## Exercise
Can you convert every line of the entries below into a JSON list of strings, one string per line, with blank lines omitted?
***
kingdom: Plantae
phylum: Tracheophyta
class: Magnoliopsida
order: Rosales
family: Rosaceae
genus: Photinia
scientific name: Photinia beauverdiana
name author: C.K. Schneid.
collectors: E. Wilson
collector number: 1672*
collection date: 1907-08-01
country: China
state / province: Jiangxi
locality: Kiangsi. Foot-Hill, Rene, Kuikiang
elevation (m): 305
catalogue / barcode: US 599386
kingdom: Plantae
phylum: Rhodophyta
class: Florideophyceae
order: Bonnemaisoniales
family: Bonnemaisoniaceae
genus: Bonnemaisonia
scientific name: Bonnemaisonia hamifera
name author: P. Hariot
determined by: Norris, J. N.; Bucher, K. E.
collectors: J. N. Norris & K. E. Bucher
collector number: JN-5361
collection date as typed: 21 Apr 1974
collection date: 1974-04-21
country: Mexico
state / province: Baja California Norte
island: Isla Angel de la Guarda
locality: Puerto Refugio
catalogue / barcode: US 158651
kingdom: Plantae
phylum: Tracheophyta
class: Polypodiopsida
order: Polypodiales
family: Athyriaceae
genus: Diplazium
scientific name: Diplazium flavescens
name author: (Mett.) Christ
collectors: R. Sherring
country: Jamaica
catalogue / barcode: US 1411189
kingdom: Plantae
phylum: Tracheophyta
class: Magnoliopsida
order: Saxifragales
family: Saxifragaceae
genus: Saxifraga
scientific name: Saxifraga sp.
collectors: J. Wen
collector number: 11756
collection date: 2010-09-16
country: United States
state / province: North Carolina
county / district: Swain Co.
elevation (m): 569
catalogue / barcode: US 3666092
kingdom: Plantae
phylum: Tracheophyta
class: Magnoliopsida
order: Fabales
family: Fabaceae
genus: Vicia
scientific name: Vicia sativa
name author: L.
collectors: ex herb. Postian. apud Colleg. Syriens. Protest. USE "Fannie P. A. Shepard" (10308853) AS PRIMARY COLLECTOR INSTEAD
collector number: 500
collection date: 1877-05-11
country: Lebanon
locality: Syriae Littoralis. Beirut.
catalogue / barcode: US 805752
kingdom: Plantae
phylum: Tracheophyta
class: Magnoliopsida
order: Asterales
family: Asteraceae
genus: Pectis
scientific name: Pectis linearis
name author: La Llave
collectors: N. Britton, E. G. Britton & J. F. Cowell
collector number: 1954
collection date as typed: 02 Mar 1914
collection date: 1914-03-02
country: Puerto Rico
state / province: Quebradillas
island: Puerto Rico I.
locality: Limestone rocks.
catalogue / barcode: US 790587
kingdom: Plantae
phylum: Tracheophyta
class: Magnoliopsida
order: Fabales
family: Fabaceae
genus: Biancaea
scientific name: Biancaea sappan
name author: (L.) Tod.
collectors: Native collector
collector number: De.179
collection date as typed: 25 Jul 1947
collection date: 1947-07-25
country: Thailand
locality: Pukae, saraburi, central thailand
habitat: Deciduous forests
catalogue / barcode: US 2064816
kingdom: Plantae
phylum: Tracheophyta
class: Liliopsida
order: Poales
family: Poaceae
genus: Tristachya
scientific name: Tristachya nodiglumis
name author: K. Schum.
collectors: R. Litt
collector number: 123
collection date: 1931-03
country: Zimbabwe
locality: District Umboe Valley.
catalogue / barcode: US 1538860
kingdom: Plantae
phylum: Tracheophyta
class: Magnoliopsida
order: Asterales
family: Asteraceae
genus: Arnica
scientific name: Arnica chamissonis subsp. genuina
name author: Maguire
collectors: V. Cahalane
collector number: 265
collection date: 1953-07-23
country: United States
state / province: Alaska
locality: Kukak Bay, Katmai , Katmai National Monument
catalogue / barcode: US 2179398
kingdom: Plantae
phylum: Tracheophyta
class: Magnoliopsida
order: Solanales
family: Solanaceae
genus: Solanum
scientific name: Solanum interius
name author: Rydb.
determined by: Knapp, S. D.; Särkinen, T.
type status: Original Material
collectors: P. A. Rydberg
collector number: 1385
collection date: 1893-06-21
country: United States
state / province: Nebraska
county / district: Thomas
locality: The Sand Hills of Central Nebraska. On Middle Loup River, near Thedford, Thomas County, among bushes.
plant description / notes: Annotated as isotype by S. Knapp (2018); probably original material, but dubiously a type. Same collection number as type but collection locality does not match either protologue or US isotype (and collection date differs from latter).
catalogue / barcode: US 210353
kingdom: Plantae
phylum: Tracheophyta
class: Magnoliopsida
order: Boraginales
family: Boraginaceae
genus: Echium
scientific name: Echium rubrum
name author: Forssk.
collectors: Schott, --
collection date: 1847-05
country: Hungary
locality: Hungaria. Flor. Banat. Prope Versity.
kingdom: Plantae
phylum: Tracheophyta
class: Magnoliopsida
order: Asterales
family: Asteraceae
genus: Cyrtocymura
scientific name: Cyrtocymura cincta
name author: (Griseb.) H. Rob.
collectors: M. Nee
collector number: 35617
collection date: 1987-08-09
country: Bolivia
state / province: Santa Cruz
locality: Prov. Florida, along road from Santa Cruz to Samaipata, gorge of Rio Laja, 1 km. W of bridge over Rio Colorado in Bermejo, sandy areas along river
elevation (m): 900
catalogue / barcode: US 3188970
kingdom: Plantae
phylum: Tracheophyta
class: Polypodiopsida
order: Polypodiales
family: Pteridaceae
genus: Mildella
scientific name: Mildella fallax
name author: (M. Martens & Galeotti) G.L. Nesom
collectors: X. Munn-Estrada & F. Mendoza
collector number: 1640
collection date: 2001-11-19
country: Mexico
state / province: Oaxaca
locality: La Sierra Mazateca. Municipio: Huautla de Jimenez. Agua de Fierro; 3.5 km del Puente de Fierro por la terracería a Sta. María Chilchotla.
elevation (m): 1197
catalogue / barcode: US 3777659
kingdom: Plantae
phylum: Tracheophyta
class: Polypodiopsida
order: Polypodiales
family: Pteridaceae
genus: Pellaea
***
## Finished task
[
  "kingdom: Plantae",
  "phylum: Tracheophyta",
  "class: Magnoliopsida",
  "order: Rosales",
  "family: Rosaceae",
  "genus: Photinia",
  "scientific name: Photinia beauverdiana",
  "name author: C.K. Schneid.",
  "collectors: E. Wilson",
  "collector number: 1672*",
  "collection date: 1907-08-01",
  "country: China",
  "state / province: Jiangxi",
  "locality: Kiangsi. Foot-Hill, Rene, Kuikiang",
  "elevation (m): 305",
  "catalogue / barcode: US 599386",
  "kingdom: Plantae",
  "phylum: Rhodophyta",
  "class: Florideophyceae",
  "order: Bonnemaisoniales",
  "family: Bonnemaisoniaceae",
  "genus: Bonnemaisonia",
  "scientific name: Bonnemaisonia hamifera",
  "name author: P. Hariot",
  "determined by: Norris, J. N.; Bucher, K. E.",
  "collectors: J. N. Norris & K. E. Bucher",
  "collector number: JN-5361",
  "collection date as typed: 21 Apr 1974",
  "collection date: 1974-04-21",
  "country: Mexico",
  "state / province: Baja California Norte",
  "island: Isla Angel de la Guarda",
  "locality: Puerto Refugio",
  "catalogue / barcode: US 158651",
  "kingdom: Plantae",
  "phylum: Tracheophyta",
  "class: Polypodiopsida",
  "order: Polypodiales",
  "family: Athyriaceae",
  "genus: Diplazium",
  "scientific name: Diplazium flavescens",
  "name author: (Mett.) Christ",
  "collectors: R. Sherring",
  "country: Jamaica",
  "catalogue / barcode: US 1411189",
  "kingdom: Plantae",
  "phylum: Tracheophyta",
  "class: Magnoliopsida",
  "order: Saxifragales",
  "family: Saxifragaceae",
  "genus: Saxifraga",
  "scientific name: Saxifraga sp.",
  "collectors: J. Wen",
  "collector number: 11756",
  "collection date: 2010-09-16",
  "country: United States",
  "state / province: North Carolina",
  "county / district: Swain Co.",
  "elevation (m): 569",
  "catalogue / barcode: US 3666092",
  "kingdom: Plantae",
  "phylum: Tracheophyta",
  "class: Magnoliopsida",
  "order: Fabales",
  "family: Fabaceae",
  "genus: Vicia",
  "scientific name: Vicia sativa",
  "name author: L.",
  "collectors: ex herb. Postian. apud Colleg. Syriens. Protest. USE \"Fannie P. A. Shepard\" (10308853) AS PRIMARY COLLECTOR INSTEAD",
  "collector number: 500",
  "collection date: 1877-05-11",
  "country: Lebanon",
  "locality: Syriae Littoralis. Beirut.",
  "catalogue / barcode: US 805752",
  "kingdom: Plantae",
  "phylum: Tracheophyta",
  "class: Magnoliopsida",
  "order: Asterales",
  "family: Asteraceae",
  "genus: Pectis",
  "scientific name: Pectis linearis",
  "name author: La Llave",
  "collectors: N. Britton, E. G. Britton & J. F. Cowell",
  "collector number: 1954",
  "collection date as typed: 02 Mar 1914",
  "collection date: 1914-03-02",
  "country: Puerto Rico",
  "state / province: Quebradillas",
  "island: Puerto Rico I.",
  "locality: Limestone rocks.",
  "catalogue / barcode: US 790587",
  "kingdom: Plantae",
  "phylum: Tracheophyta",
  "class: Magnoliopsida",
  "order: Fabales",
  "family: Fabaceae",
  "genus: Biancaea",
  "scientific name: Biancaea sappan",
  "name author: (L.) Tod.",
  "collectors: Native collector",
  "collector number: De.179",
  "collection date as typed: 25 Jul 1947",
  "collection date: 1947-07-25",
  "country: Thailand",
  "locality: Pukae, saraburi, central thailand",
  "habitat: Deciduous forests",
  "catalogue / barcode: US 2064816",
  "kingdom: Plantae",
  "phylum: Tracheophyta",
  "class: Liliopsida",
  "order: Poales",
  "family: Poaceae",
  "genus: Tristachya",
  "scientific name: Tristachya nodiglumis",
  "name author: K. Schum.",
  "collectors: R. Litt",
  "collector number: 123",
  "collection date: 1931-03",
  "country: Zimbabwe",
  "locality: District Umboe Valley.",
  "catalogue / barcode: US 1538860",
  "kingdom: Plantae",
  "phylum: Tracheophyta",
  "class: Magnoliopsida",
  "order: Asterales",
  "family: Asteraceae",
  "genus: Arnica",
  "scientific name: Arnica chamissonis subsp. genuina",
  "name author: Maguire",
  "collectors: V. Cahalane",
  "collector number: 265",
  "collection date: 1953-07-23",
  "country: United States",
  "state / province: Alaska",
  "locality: Kukak Bay, Katmai , Katmai National Monument",
  "catalogue / barcode: US 2179398",
  "kingdom: Plantae",
  "phylum: Tracheophyta",
  "class: Magnoliopsida",
  "order: Solanales",
  "family: Solanaceae",
  "genus: Solanum",
  "scientific name: Solanum interius",
  "name author: Rydb.",
  "determined by: Knapp, S. D.; Särkinen, T.",
  "type status: Original Material",
  "collectors: P. A. Rydberg",
  "collector number: 1385",
  "collection date: 1893-06-21",
  "country: United States",
  "state / province: Nebraska",
  "county / district: Thomas",
  "locality: The Sand Hills of Central Nebraska. On Middle Loup River, near Thedford, Thomas County, among bushes.",
  "plant description / notes: Annotated as isotype by S. Knapp (2018); probably original material, but dubiously a type. Same collection number as type but collection locality does not match either protologue or US isotype (and collection date differs from latter).",
  "catalogue / barcode: US 210353",
  "kingdom: Plantae",
  "phylum: Tracheophyta",
  "class: Magnoliopsida",
  "order: Boraginales",
  "family: Boraginaceae",
  "genus: Echium",
  "scientific name: Echium rubrum",
  "name author: Forssk.",
  "collectors: Schott, --",
  "collection date: 1847-05",
  "country: Hungary",
  "locality: Hungaria. Flor. Banat. Prope Versity.",
  "kingdom: Plantae",
  "phylum: Tracheophyta",
  "class: Magnoliopsida",
  "order: Asterales",
  "family: Asteraceae",
  "genus: Cyrtocymura",
  "scientific name: Cyrtocymura cincta",
  "name author: (Griseb.) H. Rob.",
  "collectors: M. Nee",
  "collector number: 35617",
  "collection date: 1987-08-09",
  "country: Bolivia",
  "state / province: Santa Cruz",
  "locality: Prov. Florida, along road from Santa Cruz to Samaipata, gorge of Rio Laja, 1 km. W of bridge over Rio Colorado in Bermejo, sandy areas along river",
  "elevation (m): 900",
  "catalogue / barcode: US 3188970",
  "kingdom: Plantae",
  "phylum: Tracheophyta",
  "class: Polypodiopsida",
  "order: Polypodiales",
  "family: Pteridaceae",
  "genus: Mildella",
  "scientific name: Mildella fallax",
  "name author: (M. Martens & Galeotti) G.L. Nesom",
  "collectors: X. Munn-Estrada & F. Mendoza",
  "collector number: 1640",
  "collection date: 2001-11-19",
  "country: Mexico",
  "state / province: Oaxaca",
  "locality: La Sierra Mazateca. Municipio: Huautla de Jimenez. Agua de Fierro; 3.5 km del Puente de Fierro por la terracería a Sta. María Chilchotla.",
  "elevation (m): 1197",
  "catalogue / barcode: US 3777659",
  "kingdom: Plantae",
  "phylum: Tracheophyta",
  "class: Polypodiopsida",
  "order: Polypodiales",
  "family: Pteridaceae",
  "genus: Pellaea"
]